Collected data
<<<<

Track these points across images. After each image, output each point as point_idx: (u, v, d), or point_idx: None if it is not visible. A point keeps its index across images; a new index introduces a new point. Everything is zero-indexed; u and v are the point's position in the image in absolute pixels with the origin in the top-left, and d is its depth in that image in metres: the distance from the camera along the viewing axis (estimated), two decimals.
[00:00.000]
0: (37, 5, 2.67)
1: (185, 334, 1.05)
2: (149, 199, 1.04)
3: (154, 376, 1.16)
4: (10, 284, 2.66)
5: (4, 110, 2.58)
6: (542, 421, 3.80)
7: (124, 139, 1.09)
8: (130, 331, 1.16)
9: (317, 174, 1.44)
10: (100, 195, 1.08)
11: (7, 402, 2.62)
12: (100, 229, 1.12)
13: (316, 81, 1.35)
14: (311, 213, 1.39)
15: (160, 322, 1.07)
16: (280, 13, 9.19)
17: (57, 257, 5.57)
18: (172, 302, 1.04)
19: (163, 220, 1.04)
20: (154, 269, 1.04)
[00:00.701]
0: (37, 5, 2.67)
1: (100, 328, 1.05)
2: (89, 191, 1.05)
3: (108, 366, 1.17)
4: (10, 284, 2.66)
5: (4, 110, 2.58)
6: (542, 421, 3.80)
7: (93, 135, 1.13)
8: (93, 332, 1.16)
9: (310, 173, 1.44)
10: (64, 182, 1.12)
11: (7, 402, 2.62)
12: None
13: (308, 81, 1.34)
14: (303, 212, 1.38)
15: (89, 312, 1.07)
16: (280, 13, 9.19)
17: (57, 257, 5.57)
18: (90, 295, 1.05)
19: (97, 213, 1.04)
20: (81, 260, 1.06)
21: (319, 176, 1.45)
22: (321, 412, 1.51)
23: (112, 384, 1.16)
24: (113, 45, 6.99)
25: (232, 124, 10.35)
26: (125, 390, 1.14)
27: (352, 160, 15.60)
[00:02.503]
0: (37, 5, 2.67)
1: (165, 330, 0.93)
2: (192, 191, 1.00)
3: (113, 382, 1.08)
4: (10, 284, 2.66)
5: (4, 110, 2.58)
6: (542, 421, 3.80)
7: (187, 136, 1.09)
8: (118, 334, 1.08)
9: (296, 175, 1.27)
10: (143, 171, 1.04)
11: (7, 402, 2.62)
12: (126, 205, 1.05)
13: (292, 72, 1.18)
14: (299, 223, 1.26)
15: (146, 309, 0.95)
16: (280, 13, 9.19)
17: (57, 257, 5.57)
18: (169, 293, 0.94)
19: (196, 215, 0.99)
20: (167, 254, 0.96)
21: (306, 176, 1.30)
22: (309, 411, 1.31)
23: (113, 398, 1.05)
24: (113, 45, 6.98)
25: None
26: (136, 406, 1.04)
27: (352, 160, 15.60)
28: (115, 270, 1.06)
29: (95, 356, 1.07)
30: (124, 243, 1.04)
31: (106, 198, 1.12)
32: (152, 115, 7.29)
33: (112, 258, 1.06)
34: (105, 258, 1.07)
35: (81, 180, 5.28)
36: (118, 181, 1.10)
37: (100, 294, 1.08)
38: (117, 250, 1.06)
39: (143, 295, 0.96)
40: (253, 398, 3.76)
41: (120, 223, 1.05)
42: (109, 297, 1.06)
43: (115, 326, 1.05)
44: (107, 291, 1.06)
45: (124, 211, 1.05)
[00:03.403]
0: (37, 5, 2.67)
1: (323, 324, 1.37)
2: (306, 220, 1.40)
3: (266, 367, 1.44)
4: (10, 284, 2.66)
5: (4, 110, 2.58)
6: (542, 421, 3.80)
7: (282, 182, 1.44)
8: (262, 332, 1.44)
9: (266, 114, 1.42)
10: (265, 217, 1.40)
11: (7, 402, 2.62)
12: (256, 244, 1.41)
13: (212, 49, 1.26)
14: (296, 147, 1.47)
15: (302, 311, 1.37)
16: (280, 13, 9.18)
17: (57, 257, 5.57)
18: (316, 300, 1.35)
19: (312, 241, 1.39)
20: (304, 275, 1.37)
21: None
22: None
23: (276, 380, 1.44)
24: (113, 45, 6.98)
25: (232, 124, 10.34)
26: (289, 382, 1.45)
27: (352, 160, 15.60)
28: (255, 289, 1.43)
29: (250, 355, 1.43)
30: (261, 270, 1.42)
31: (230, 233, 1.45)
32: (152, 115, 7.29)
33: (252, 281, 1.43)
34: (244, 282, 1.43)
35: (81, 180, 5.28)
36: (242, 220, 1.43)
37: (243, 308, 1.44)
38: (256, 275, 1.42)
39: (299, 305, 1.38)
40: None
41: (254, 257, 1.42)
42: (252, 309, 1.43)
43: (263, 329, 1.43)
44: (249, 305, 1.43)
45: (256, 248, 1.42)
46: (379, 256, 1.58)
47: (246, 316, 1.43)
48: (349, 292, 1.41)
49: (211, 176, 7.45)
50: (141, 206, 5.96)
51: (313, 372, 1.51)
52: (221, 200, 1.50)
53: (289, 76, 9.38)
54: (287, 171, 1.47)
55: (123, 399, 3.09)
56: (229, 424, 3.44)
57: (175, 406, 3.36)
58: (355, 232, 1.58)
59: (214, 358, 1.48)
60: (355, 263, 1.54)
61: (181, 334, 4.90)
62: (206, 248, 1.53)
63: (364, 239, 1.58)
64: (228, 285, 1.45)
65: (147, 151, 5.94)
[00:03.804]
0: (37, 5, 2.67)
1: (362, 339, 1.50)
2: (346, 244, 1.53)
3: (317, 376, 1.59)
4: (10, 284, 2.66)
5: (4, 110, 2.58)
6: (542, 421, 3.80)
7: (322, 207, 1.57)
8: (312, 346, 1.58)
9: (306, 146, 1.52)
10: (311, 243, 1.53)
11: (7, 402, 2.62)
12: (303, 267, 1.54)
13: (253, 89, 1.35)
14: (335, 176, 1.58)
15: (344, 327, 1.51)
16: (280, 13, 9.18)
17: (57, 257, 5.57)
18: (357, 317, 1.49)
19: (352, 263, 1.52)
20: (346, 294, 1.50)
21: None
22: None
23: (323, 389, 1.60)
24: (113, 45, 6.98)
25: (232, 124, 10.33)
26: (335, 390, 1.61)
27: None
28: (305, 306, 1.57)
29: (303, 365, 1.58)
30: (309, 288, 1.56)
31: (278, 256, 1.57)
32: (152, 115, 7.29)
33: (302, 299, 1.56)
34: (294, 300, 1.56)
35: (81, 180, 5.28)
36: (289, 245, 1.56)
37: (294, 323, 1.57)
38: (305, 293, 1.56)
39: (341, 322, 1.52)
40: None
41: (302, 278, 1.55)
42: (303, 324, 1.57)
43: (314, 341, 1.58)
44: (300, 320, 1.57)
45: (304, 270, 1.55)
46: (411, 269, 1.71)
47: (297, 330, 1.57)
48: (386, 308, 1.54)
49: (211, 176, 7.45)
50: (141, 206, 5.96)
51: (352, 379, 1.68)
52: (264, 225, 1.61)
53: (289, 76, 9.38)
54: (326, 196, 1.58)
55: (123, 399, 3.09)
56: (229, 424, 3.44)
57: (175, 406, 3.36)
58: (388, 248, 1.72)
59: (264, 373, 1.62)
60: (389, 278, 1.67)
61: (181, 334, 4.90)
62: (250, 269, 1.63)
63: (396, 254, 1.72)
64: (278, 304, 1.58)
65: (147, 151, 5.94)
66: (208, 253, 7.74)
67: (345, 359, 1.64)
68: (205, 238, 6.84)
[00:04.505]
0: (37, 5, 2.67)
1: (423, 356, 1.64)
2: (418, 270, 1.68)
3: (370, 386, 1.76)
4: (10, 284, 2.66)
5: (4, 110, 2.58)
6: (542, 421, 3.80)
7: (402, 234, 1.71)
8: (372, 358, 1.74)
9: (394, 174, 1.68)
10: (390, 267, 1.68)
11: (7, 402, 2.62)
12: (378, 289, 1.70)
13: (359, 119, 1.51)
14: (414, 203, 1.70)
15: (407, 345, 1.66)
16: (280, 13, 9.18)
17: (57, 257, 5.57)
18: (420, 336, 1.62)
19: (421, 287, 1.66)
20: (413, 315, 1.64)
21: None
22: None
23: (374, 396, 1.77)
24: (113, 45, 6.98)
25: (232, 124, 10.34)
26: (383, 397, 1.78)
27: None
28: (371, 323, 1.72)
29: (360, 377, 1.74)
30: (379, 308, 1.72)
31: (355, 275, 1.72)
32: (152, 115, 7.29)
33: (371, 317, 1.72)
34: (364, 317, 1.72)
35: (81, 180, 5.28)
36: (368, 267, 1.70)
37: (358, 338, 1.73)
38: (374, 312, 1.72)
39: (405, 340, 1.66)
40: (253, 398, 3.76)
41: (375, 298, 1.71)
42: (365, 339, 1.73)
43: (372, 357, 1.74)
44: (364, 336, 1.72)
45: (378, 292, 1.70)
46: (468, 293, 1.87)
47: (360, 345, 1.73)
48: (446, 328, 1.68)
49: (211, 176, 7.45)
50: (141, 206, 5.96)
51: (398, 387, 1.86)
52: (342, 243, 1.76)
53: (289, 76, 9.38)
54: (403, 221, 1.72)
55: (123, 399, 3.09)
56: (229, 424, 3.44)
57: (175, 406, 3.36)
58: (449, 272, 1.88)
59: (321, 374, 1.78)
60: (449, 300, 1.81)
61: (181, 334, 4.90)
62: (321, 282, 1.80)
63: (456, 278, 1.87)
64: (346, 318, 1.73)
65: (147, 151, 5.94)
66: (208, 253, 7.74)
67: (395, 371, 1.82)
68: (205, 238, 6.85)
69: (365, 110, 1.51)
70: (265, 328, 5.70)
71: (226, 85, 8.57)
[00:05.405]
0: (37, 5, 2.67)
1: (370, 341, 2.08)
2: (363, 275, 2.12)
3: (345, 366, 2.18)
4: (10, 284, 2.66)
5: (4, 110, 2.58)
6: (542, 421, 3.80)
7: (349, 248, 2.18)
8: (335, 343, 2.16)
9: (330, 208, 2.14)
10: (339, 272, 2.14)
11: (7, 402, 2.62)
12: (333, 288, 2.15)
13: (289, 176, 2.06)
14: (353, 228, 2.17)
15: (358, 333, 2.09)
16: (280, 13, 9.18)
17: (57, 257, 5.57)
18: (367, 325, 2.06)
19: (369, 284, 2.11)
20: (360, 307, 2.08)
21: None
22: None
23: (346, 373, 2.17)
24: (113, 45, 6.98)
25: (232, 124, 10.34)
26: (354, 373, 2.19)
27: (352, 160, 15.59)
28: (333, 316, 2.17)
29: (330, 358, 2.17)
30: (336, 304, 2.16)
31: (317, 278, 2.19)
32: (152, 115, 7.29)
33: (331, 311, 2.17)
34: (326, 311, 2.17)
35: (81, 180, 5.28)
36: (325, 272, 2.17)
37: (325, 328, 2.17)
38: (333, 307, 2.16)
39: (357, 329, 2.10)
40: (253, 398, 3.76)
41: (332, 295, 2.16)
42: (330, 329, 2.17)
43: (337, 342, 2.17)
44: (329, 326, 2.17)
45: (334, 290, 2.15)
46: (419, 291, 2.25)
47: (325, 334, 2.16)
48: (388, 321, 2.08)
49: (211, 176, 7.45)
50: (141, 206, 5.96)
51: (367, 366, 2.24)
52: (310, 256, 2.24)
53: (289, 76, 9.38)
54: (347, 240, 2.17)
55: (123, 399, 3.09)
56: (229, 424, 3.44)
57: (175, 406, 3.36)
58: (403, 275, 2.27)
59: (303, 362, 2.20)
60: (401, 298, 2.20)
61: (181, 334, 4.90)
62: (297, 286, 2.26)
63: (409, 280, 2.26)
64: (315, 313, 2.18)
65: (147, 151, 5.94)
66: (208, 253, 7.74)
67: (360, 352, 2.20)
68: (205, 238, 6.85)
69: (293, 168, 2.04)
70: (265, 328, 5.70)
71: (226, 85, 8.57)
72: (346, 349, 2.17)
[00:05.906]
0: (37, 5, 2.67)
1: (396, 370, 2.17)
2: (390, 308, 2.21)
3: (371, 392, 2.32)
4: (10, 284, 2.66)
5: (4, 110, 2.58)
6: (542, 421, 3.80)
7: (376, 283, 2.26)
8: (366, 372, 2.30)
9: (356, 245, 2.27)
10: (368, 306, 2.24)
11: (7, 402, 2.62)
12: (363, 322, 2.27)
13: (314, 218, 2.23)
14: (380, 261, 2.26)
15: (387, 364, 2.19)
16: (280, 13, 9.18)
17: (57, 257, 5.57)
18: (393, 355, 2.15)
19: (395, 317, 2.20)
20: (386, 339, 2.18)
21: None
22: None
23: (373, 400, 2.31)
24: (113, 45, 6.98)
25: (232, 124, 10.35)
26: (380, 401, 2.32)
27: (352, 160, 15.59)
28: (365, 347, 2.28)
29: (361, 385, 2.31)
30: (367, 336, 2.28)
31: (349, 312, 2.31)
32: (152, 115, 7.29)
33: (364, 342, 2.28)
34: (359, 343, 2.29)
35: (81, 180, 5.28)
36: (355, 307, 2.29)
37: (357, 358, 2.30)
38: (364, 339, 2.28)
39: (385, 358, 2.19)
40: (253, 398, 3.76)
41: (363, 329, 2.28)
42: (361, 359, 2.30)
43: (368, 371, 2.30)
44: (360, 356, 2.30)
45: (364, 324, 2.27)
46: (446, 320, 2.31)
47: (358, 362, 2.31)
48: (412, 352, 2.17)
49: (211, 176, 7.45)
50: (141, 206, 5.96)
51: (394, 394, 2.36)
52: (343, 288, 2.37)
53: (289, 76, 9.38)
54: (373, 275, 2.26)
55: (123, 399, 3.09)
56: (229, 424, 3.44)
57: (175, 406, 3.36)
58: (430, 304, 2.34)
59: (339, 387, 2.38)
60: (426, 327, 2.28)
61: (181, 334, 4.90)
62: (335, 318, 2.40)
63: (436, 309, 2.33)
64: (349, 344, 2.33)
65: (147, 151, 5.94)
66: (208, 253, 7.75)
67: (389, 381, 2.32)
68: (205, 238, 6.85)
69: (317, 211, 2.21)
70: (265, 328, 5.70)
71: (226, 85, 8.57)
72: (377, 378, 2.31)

>>>>

- PROBLEM TO WORK ON -
The line containing "20: (154, 269, 1.04)" marks the end. Please print exactly every line from the top of the data to it, both included, and nothing more.

- ANSWER BELOW -
Track these points across images. After each image, output each point as point_idx: (u, v, d), or point_idx: None if it is not visible. A point keeps its index across images; a new index introduces a new point. Everything is zero-indexed; u and v are the point's position in the image in absolute pixels with the origin in the top-left, and d is its depth in that image in metres: the distance from the camera along the viewing axis (estimated), two decimals.
[00:00.000]
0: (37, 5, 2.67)
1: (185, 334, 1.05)
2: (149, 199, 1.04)
3: (154, 376, 1.16)
4: (10, 284, 2.66)
5: (4, 110, 2.58)
6: (542, 421, 3.80)
7: (124, 139, 1.09)
8: (130, 331, 1.16)
9: (317, 174, 1.44)
10: (100, 195, 1.08)
11: (7, 402, 2.62)
12: (100, 229, 1.12)
13: (316, 81, 1.35)
14: (311, 213, 1.39)
15: (160, 322, 1.07)
16: (280, 13, 9.19)
17: (57, 257, 5.57)
18: (172, 302, 1.04)
19: (163, 220, 1.04)
20: (154, 269, 1.04)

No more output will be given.